Assignment: What are the lines, copied exactly, from the one containing "The dentists confirmed" through the last line of the records below, both included?
* * *
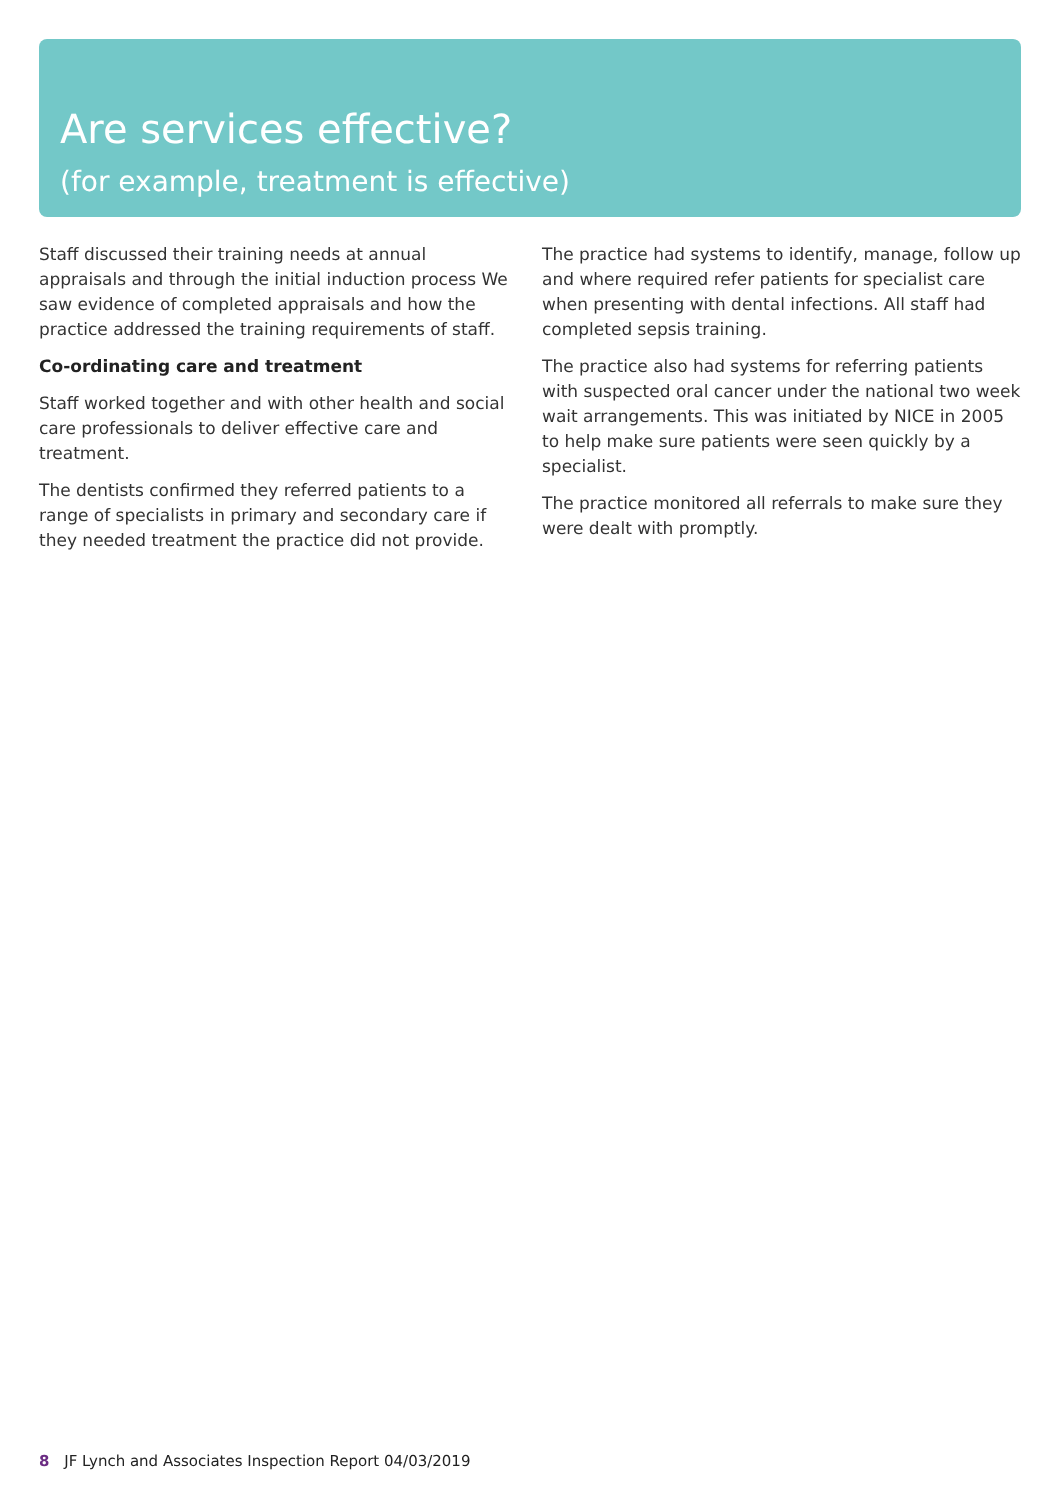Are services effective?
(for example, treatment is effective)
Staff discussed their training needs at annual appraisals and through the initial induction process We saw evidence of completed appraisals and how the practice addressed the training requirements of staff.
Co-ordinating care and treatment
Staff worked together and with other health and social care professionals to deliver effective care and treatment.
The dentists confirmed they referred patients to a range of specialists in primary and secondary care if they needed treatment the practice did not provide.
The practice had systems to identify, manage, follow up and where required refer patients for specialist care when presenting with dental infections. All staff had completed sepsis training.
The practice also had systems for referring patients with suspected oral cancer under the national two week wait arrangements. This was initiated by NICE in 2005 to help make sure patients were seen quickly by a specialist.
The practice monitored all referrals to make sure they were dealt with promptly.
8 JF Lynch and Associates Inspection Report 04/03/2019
* * *
Answer to the problem:
The dentists confirmed they referred patients to a range of specialists in primary and secondary care if they needed treatment the practice did not provide.
The practice had systems to identify, manage, follow up and where required refer patients for specialist care when presenting with dental infections. All staff had completed sepsis training.
The practice also had systems for referring patients with suspected oral cancer under the national two week wait arrangements. This was initiated by NICE in 2005 to help make sure patients were seen quickly by a specialist.
The practice monitored all referrals to make sure they were dealt with promptly.
8 JF Lynch and Associates Inspection Report 04/03/2019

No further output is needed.